According to latest analysis performed by security researchers, factory reset function of Google’s Android mobile operating system is not working as per the requirement. The factory reset feature which should ideally wipe an Android device clean is leaving residual data. Researchers from Cambridge University have found this new flaw in the Android.
Cambridge University researchers have published their research in a paper titled ‘Security Analysis of Android Factory Resets’. Researchers carried out this research on 21 Android based devices running various versions of the mobile OS from 2.3 to 4.3. These devices were from 5 different mobile manufacturers.
As per the research, it is estimated that more than 500 million devices are under threat due to this vulnerability. New android devices running on latest 4.4 Android OS were not checked, but they may also be affected.

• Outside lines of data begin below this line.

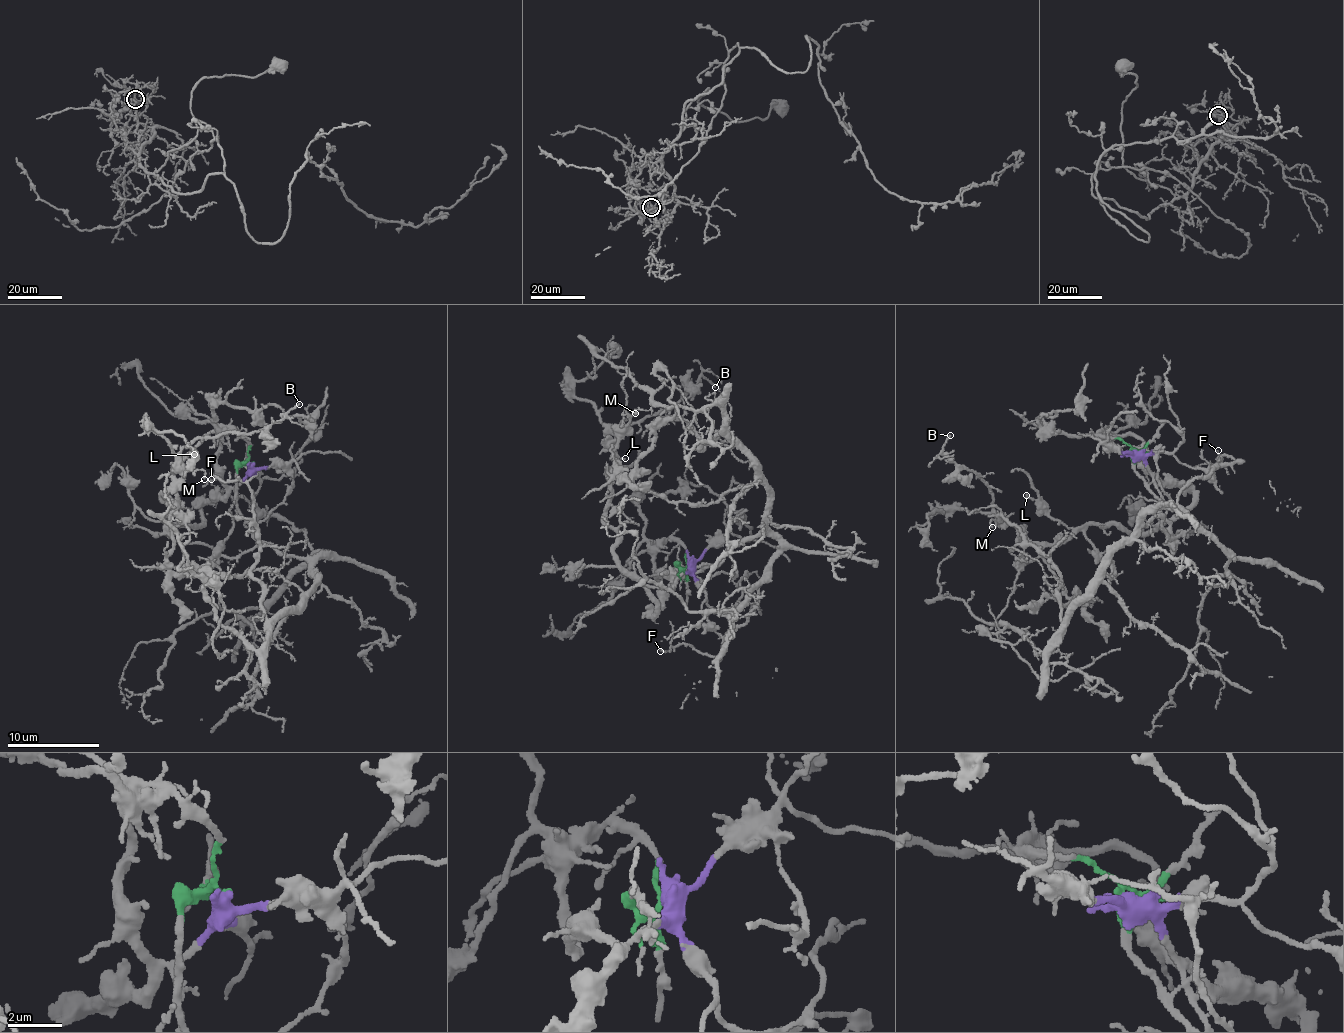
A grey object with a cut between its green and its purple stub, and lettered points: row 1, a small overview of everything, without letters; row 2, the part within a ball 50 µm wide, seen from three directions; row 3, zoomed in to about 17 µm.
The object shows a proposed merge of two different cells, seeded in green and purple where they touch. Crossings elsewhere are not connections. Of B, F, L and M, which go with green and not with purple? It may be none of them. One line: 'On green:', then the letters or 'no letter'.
On green: F

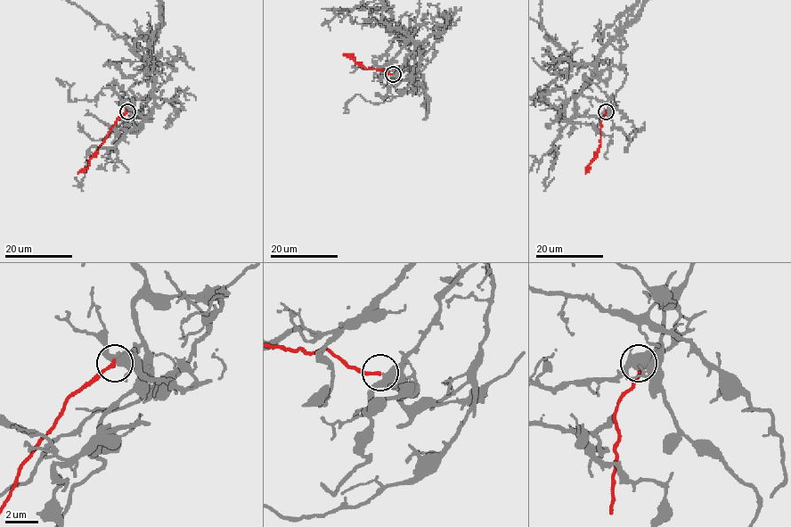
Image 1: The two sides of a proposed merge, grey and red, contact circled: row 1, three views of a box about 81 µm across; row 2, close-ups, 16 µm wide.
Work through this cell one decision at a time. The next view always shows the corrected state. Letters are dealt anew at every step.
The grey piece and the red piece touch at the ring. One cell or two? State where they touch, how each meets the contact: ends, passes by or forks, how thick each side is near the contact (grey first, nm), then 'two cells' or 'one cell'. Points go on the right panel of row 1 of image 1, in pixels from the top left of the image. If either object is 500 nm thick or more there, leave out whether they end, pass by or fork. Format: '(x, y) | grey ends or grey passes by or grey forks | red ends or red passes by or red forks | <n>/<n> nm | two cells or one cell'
(606, 111) | grey forks | red ends | 420/220 nm | two cells

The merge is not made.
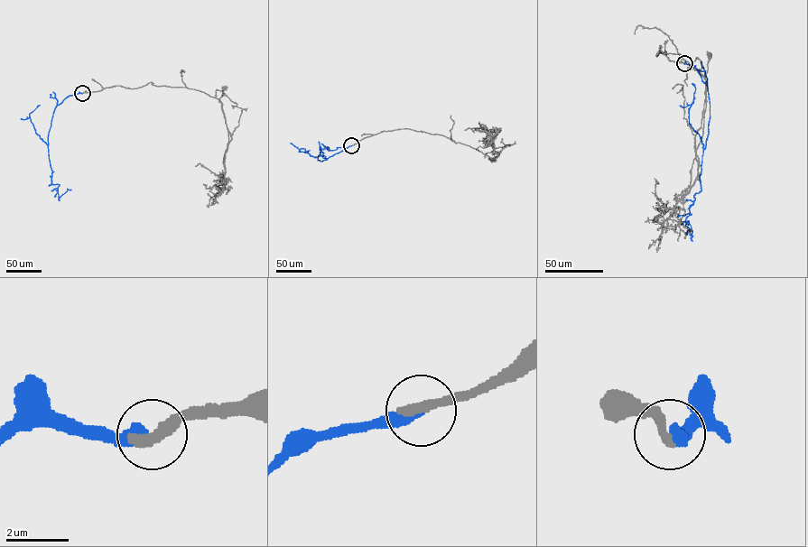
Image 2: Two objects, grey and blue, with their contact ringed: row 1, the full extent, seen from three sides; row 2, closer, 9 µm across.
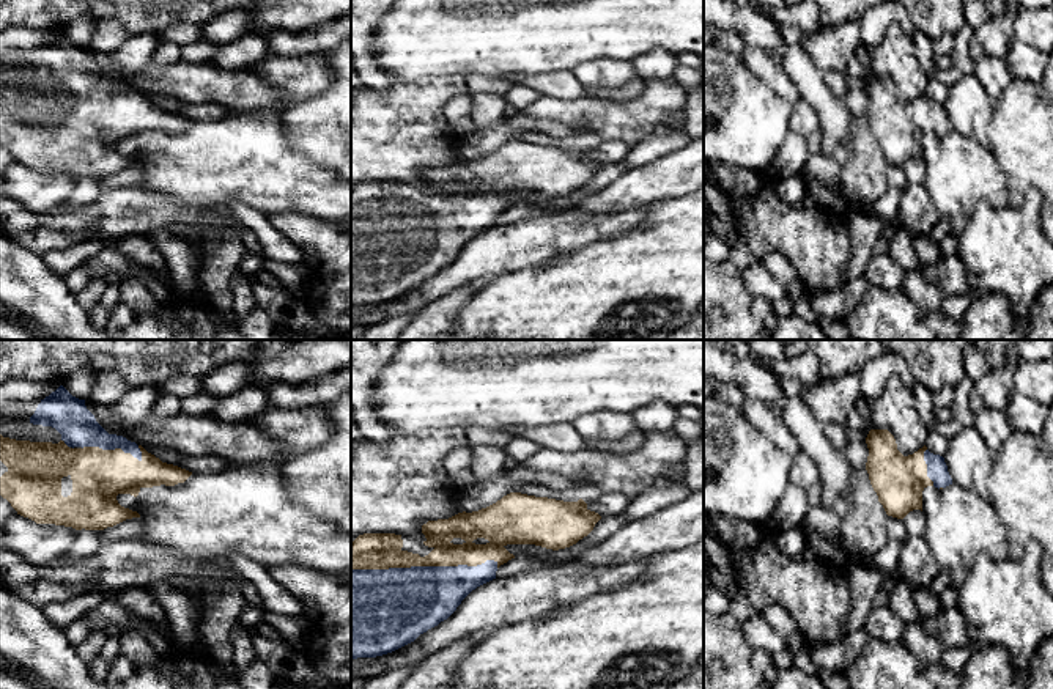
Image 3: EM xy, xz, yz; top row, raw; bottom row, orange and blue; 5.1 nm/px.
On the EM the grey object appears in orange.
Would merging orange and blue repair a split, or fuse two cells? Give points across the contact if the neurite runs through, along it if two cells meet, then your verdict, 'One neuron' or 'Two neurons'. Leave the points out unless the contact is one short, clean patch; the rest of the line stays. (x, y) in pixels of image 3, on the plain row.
One neuron

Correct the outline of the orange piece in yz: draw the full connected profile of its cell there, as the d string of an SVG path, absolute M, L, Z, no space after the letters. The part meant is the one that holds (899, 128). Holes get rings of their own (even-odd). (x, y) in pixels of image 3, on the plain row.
M870 77L866 91L866 118L888 164L903 167L913 157L922 159L927 134L940 137L952 132L944 105L930 101L926 93L903 104L888 77Z

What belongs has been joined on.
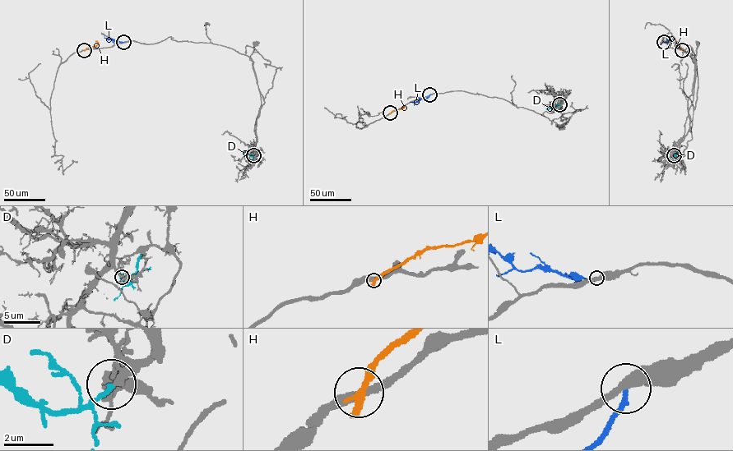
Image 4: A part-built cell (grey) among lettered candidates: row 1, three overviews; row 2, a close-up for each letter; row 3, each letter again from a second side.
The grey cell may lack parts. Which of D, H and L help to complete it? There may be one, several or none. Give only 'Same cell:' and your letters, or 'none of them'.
Same cell: D

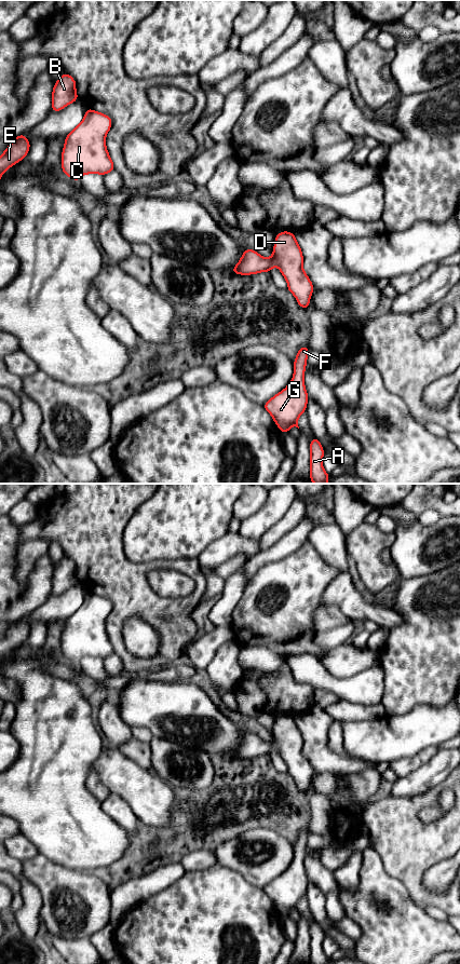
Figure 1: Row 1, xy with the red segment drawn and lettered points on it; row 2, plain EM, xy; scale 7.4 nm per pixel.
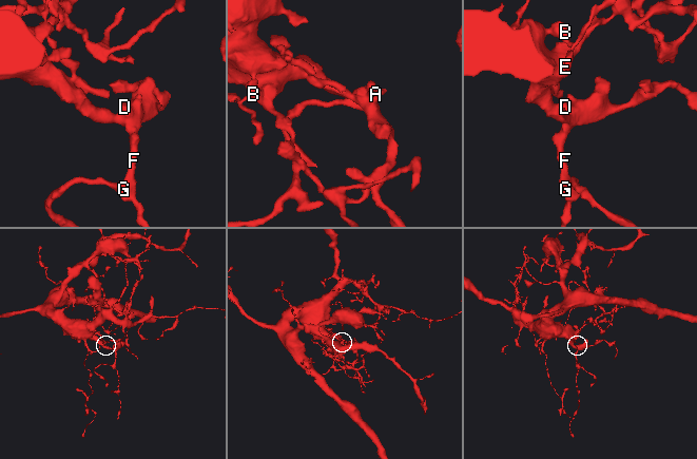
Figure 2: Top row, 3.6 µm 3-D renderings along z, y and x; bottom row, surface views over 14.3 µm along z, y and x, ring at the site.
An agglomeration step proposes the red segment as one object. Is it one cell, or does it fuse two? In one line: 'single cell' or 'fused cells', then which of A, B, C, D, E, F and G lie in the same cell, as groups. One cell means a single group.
single cell | A B C D E F G

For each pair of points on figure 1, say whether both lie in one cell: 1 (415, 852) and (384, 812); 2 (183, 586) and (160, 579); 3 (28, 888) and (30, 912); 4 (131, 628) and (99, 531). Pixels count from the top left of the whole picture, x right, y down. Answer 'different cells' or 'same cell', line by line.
1: same cell
2: same cell
3: same cell
4: different cells

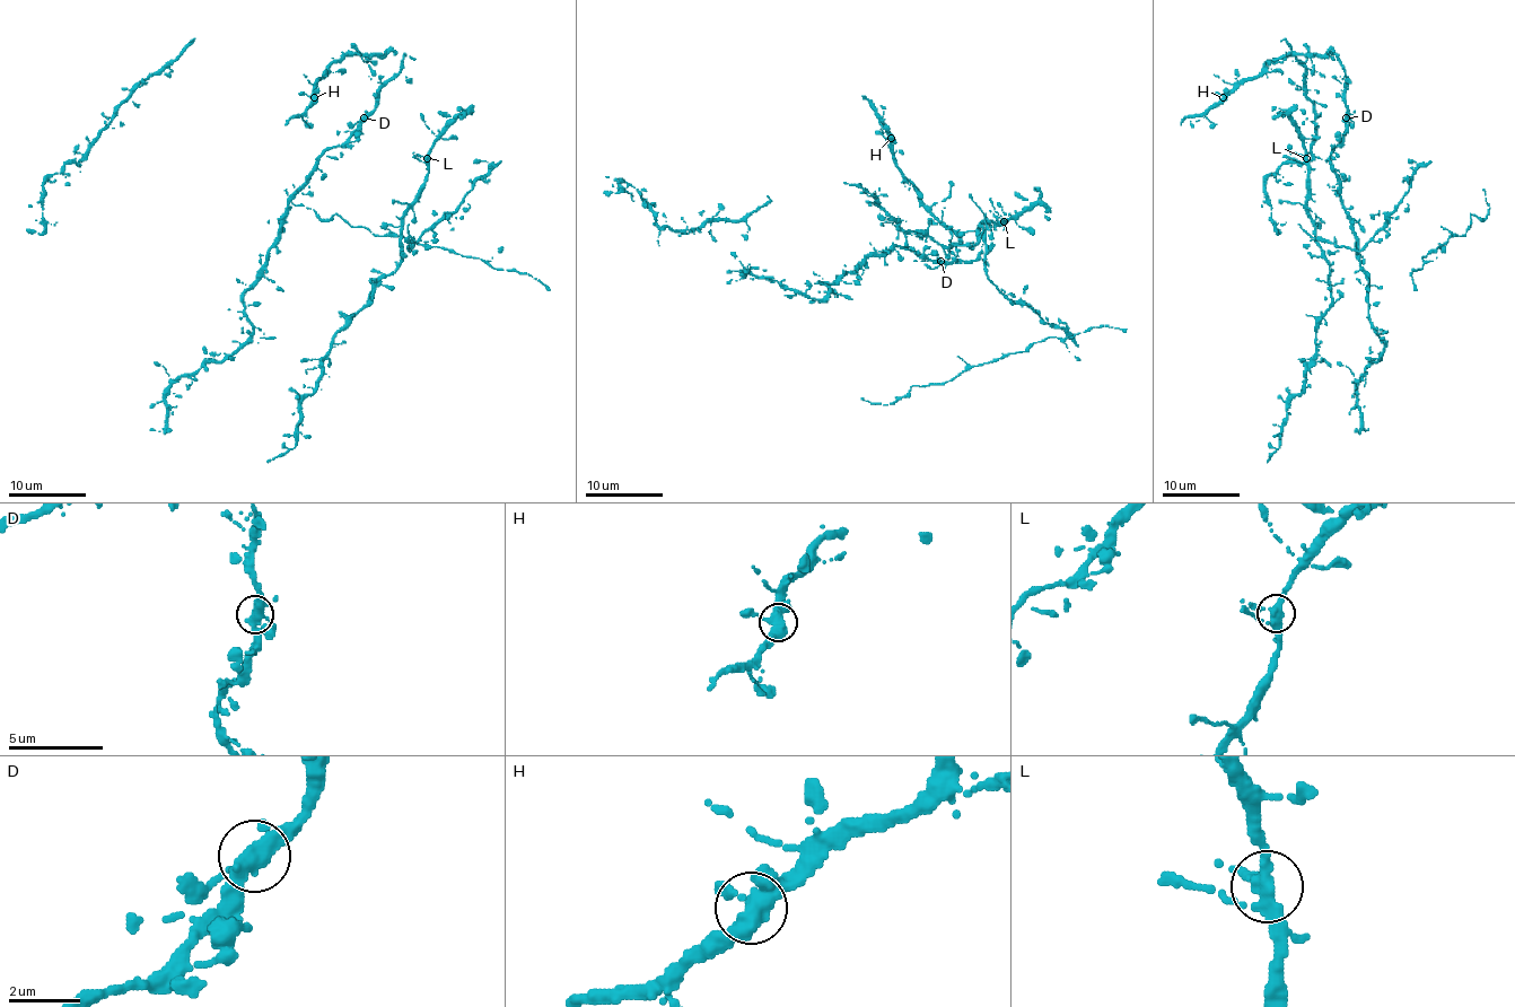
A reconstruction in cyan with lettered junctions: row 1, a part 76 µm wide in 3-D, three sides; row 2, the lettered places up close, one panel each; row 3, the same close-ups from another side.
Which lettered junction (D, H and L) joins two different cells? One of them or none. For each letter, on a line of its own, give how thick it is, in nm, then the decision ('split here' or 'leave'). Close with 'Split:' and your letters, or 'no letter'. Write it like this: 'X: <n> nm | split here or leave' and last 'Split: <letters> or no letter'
D: 400 nm | leave
H: 400 nm | leave
L: 360 nm | leave
Split: no letter

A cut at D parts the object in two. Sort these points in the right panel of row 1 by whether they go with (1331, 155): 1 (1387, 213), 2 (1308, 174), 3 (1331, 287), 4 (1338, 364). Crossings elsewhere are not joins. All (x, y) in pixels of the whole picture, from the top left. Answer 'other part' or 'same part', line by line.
1: other part
2: other part
3: other part
4: same part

Once the factory reset was applied to the tested phones the phones do not lose the entire data. Researchers were able to extract data such as contact details, details from 3rd party apps and even Android master token to access the Gmail account of the user. The failure for the phone to wipe the data completely may be due to multiple reasons. Sometimes the manufacturer does not include the software drivers to wipe the data from SD cards. The worrying part of the study is that the data can be picked from phones having full-disk encryption as well.
The failure for the phone to wipe the data completely may be due to multiple reasons. Sometimes the manufacturer does not include the software drivers to wipe the data from SD cards. Sometimes the data is stored in multiple partitions of SD card.
The worrying part of the study is that the data can be picked from phones having full-disk encryption as well.
The users who are used to selling their old phones by simply doing a factory reset will have to think twice before doing so. If their phone falls in hands of some hackers or other anti-social elements they can use the phone for identity or data theft.
Researchers have provided a number of recommendations to Google and device manufacturers to overcome this problem. Device manufacturers have to use updated software for their devices which should cover sanitization of SD cards, partitions of SD card and option to flag to apps before factory reset.